There are typically two styles of roman blinds: relaxed and constructed. Relaxed romans have no structure to them so the fabric sits gently under its own weight. When raised, the relaxed style tends to curve at the bottom. In contrast, the structured blinds have horizontal rods strategically placed to create a firmer look. They also have a firm edge at the bottom so they sit completely straight when raised. Remember, the style may come down to the type of fabric you choose so take both into consideration when deciding. Another tip is that if the window is quite wide, relaxed blinds may become difficult to manage, meaning you may have to alter and smooth the blinds once you’ve raised them.

LINING

Deciding whether you want to line your blinds comes down to the look and feel you’re trying to accomplish. If it’s light and airy, consider leaving the fabric as is. If it’s luxurious and finished, lining the fabric can help to achieve this. And again, there are choices, ranging from translucent to blackout. This decision will largely depend on the room the blinds are going into. For example, for a bedroom, blackout lining may be best as it keeps to room quiet, cool and dark, however for a living room, either no lining or translucent will work.

VENETIAN BLINDS

Venetian blinds are horizontal slats, typically made from timber or PVC. Their popularity is due to their sleek look, ease of maintenance and cleaning, affordability, easy installation and the ability to control the amount of light coming into a room by angling the blinds. You can also control the amount of light without compromising on your privacy. By angling the blinds, you can block people from being able to see into your home, while still allowing light in.

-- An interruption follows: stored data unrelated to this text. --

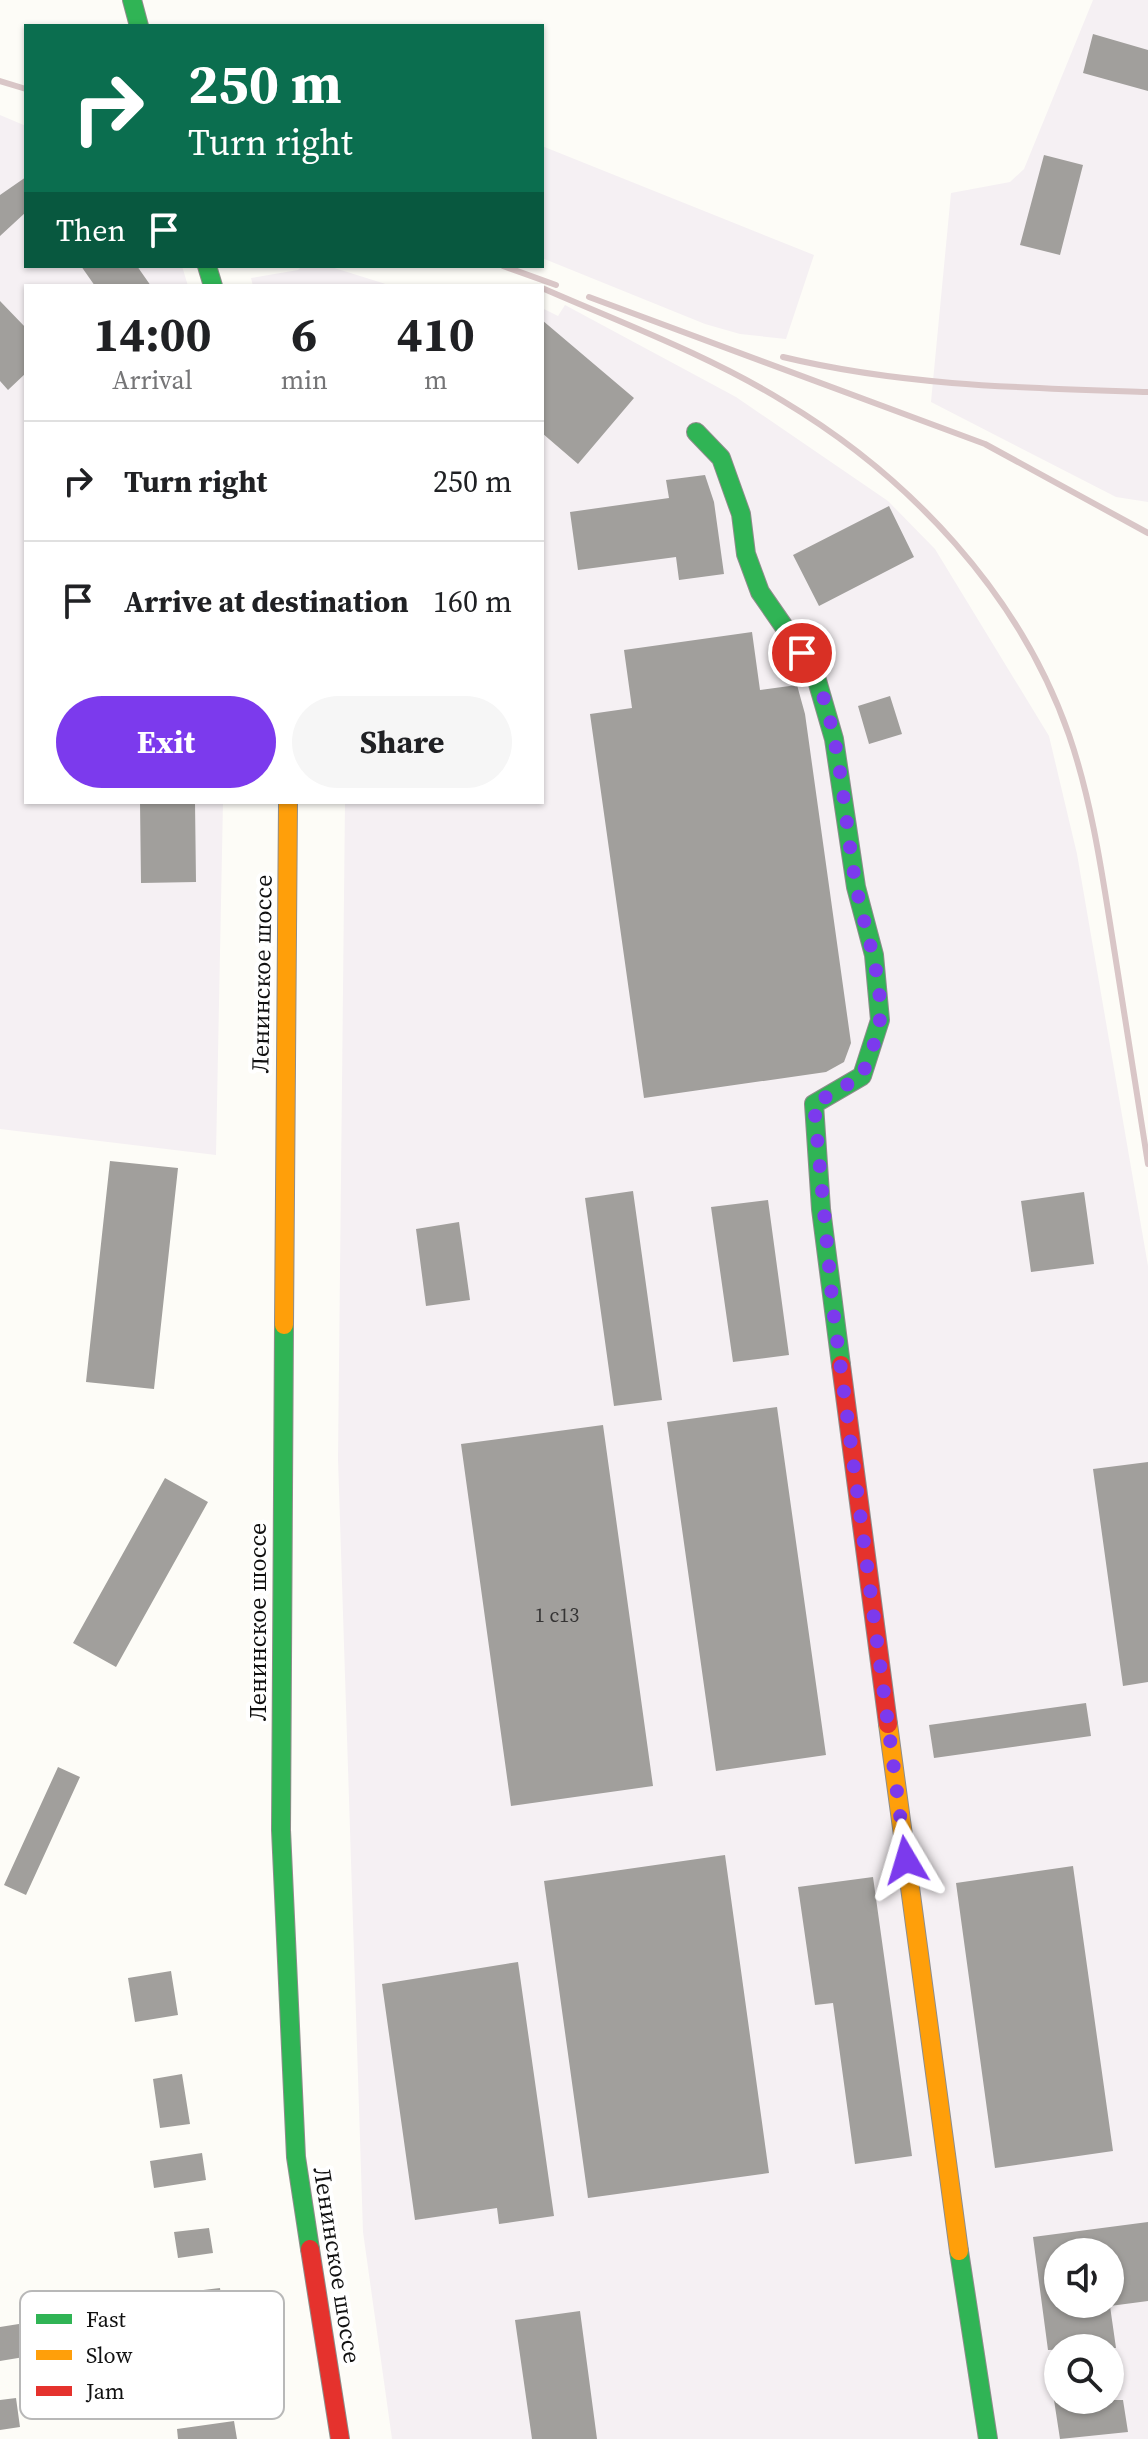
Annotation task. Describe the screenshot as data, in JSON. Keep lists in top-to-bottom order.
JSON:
{
  "streets": {
    "street": ["Ленинское шоссе"]
  },
  "house_numbers": ["1 с13"],
  "legend": ["Fast", "Slow", "Jam"],
  "page": {
    "turn": ["250 m", "Turn right"],
    "then": "Then",
    "eta": [
      "14:00",
      "Arrival",
      "6",
      "min",
      "410",
      "m"
    ],
    "list": [
      {
        "name": "Turn right",
        "value": "250 m"
      },
      {
        "name": "Arrive at destination",
        "value": "160 m"
      }
    ],
    "buttons": ["Exit", "Share"]
  }
}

They also tend to suit most rooms and décor because of their classic style. Generally speaking, they are installed inside the window frame so the area is neat in appearance. This also means that if you wish to treat the window with other types of blinds or curtains like drapes or window scarves, they can be placed outside the window frame.

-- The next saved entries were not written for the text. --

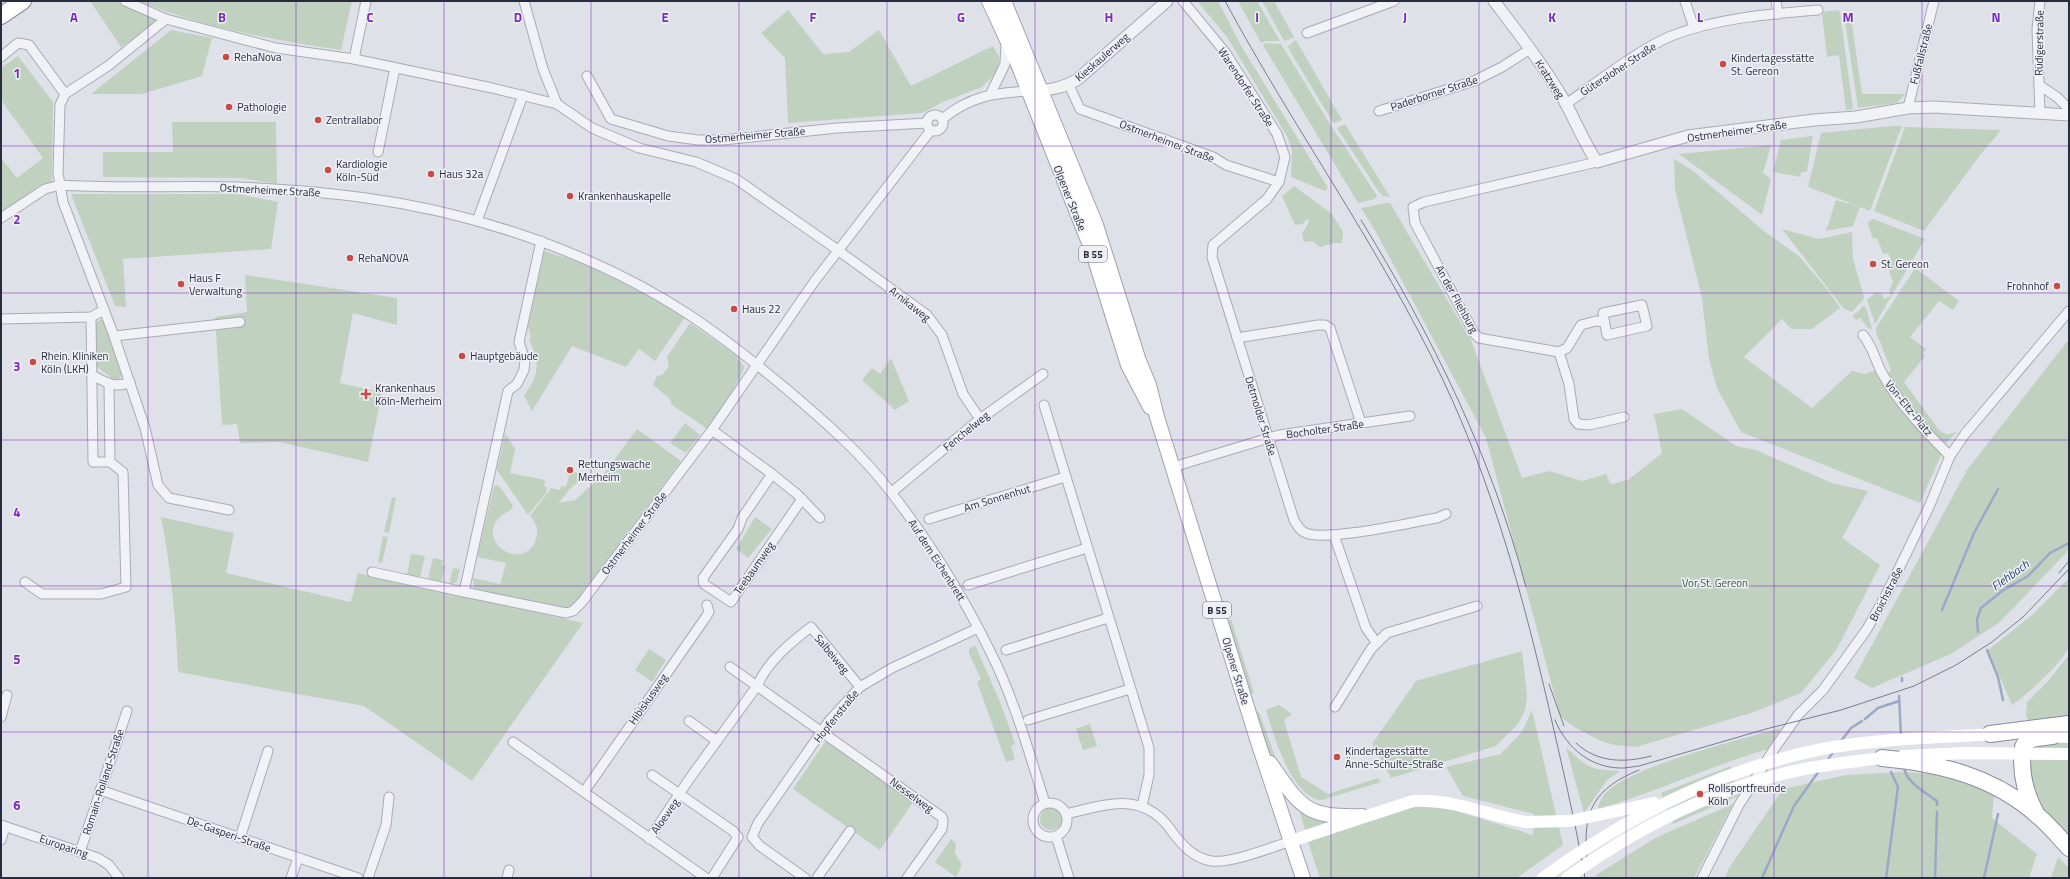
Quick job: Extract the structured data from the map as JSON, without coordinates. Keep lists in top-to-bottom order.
{
  "streets": {
    "main road": ["Olpener Straße", "B 55"],
    "street": [
      "Rüdigerstraße",
      "Fußfallstraße",
      "Kieskaulerweg",
      "Gütersloher Straße",
      "Kratzweg",
      "Warendorfer Straße",
      "Paderborner Straße",
      "Ostmerheimer Straße",
      "An der Fliehburg",
      "Arnikaweg",
      "Von-Eltz-Platz",
      "Detmolder Straße",
      "Bocholter Straße",
      "Fenchelweg",
      "Am Sonnenhut",
      "Auf dem Eichenbrett",
      "Teebaumweg",
      "Broichstraße",
      "Salbeiweg",
      "Hibiskusweg",
      "Hopfenstraße",
      "Romain-Rolland-Straße",
      "Nesselweg",
      "Aloeweg",
      "De-Gasperi-Straße",
      "Europaring"
    ]
  },
  "crossings": [
    ["Rüdigerstraße", "Ostmerheimer Straße"],
    ["Fußfallstraße", "Ostmerheimer Straße"],
    ["Kieskaulerweg", "Ostmerheimer Straße"],
    ["Kieskaulerweg", "Olpener Straße"],
    ["Gütersloher Straße", "Kratzweg"],
    ["Kratzweg", "Paderborner Straße"],
    ["Kratzweg", "Ostmerheimer Straße"],
    ["Warendorfer Straße", "Ostmerheimer Straße"],
    ["Warendorfer Straße", "Detmolder Straße"],
    ["Ostmerheimer Straße", "An der Fliehburg"],
    ["Ostmerheimer Straße", "Arnikaweg"],
    ["Ostmerheimer Straße", "Detmolder Straße"],
    ["Ostmerheimer Straße", "Auf dem Eichenbrett"],
    ["Olpener Straße", "B 55"],
    ["Olpener Straße", "Bocholter Straße"],
    ["Arnikaweg", "Fenchelweg"],
    ["Von-Eltz-Platz", "Broichstraße"],
    ["Detmolder Straße", "Bocholter Straße"],
    ["Fenchelweg", "Auf dem Eichenbrett"],
    ["Auf dem Eichenbrett", "Hopfenstraße"],
    ["Salbeiweg", "Hopfenstraße"],
    ["Salbeiweg", "Aloeweg"],
    ["Hibiskusweg", "Aloeweg"],
    ["Hopfenstraße", "Nesselweg"],
    ["Romain-Rolland-Straße", "De-Gasperi-Straße"],
    ["Romain-Rolland-Straße", "Europaring"]
  ],
  "water": ["Flehbach"],
  "parks": ["Vor St. Gereon"],
  "places": {
    "other": [
      "RehaNova",
      "Kindertagesstätte St. Gereon",
      "Pathologie",
      "Zentrallabor",
      "Kardiologie Köln-Süd",
      "Haus 32a",
      "Krankenhauskapelle",
      "RehaNOVA",
      "St. Gereon",
      "Haus F Verwaltung",
      "Frohnhof",
      "Haus 22",
      "Hauptgebäude",
      "Rhein. Kliniken Köln (LKH)",
      "Rettungswache Merheim",
      "Kindertagesstätte Änne-Schulte-Straße",
      "Rollsportfreunde Köln"
    ],
    "health": ["Krankenhaus Köln-Merheim"]
  },
  "grid": {
    "columns": [
      "A",
      "B",
      "C",
      "D",
      "E",
      "F",
      "G",
      "H",
      "I",
      "J",
      "K",
      "L",
      "M",
      "N"
    ],
    "rows": [
      "1",
      "2",
      "3",
      "4",
      "5",
      "6"
    ]
  }
}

The most popular types of venetian blinds include timber, faux timber using PVC, and aluminium. Each types has their pros and cons.

Venetian blinds that are made from timber tend to have a warmer look and add texture to the space. However, like aluminium, they can be damaged by moisture so it’s best to use them in rooms that do not get too much moisture. Also, remember that if you leave your windows open for longer periods of time, perhaps it’s best to avoid timber as if it rains, they can be damaged quickly. They’re also the most expensive option.

Faux wooden blinds tend to be the compromise – the look of timber, without the cost and easy to clean. Because they are made from plastic, they are durable and won’t suffer water damage.

ROLLER BLINDS

Roller blinds are pleasing on the eyes and provide a seamless dressing for your windows. They’re perfect in virtually any room, including living, bedrooms and even kitchens. Plus, you can get them in block-out or translucent so you can control the amount of light. You can also expand the look and feel of your home by adding other window treatments to the roller blinds. The wonderful thing about roller blinds is that they can be recessed into their mounting, so they disappear when they are fully open, amounting to a more seamless look.

Translucent blinds tend to work best in communal areas such as living rooms and kitchens. They allow for light to come in, even when closed, yet block out prying eyes, giving you privacy. The other benefit of the translucent rollers is that they still block out strong rays that can damage furniture, fabrics and floors.

When it comes to bedrooms, most tend to favour block-out rollers so the room is cooler and darker, no matter what time of day.

Rollers are available in a variety of colours and fabrics so they can suit the look and style of your room.

There is also the option for dual roller shades that share one mount, allowing you to regulate the amount of light coming in depending on the time of day.